The frame is an early straightbar/coffin chainwheel, built Sept 1942.

http://rover.ebay.com/rover/1/711-5...0001&campid=5335809022&icep_item=133102250231 

For reference, here are the seller's description and photos:

_You know what this is!  Genuine original WW2 Military issue bicycle frame and fork manufactured by Westfield Mfg (Columbia).  The frame has several layers of paint that obscure the welds somewhat, but you can still see them. The joint just above the crank housing on the seat tube has been cracked, so this will need to be repaired. There are also the typical dents in the tubing where the kickstand bolted on. Otherwise the frame is in nice condition.  The fork is also original and even has some remnants of the olive drab green paint visible.  It will need the steer tube replaced, as the top part of the threads is broken off.

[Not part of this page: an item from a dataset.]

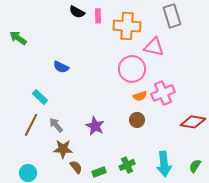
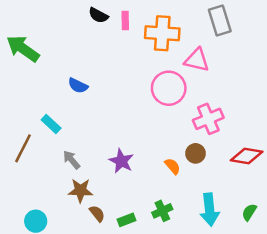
green arrow: (18, 38) -> (23, 49), size x1.5
orange semicircle: (140, 96) -> (172, 166), moved, turned -112
brown circle: (137, 120) -> (195, 153), moved
brown line: (31, 125) -> (23, 148), moved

Look the photos over closely so you know what you are bidding on, and ask questions if you have any._


















































Best Regards,

Adrian


----------



## Goldslinger (Jul 30, 2019)

My very early mg42966 has almost no welds on the frame joints. It’s neat how the production changed in such a short time.


----------



## Bozman (Jul 30, 2019)

Historically the 1942 Curved Bar Columbia G519s did not have the heavy welded joints the later straight bar models had. 

Sent from my SM-N950U using Tapatalk


----------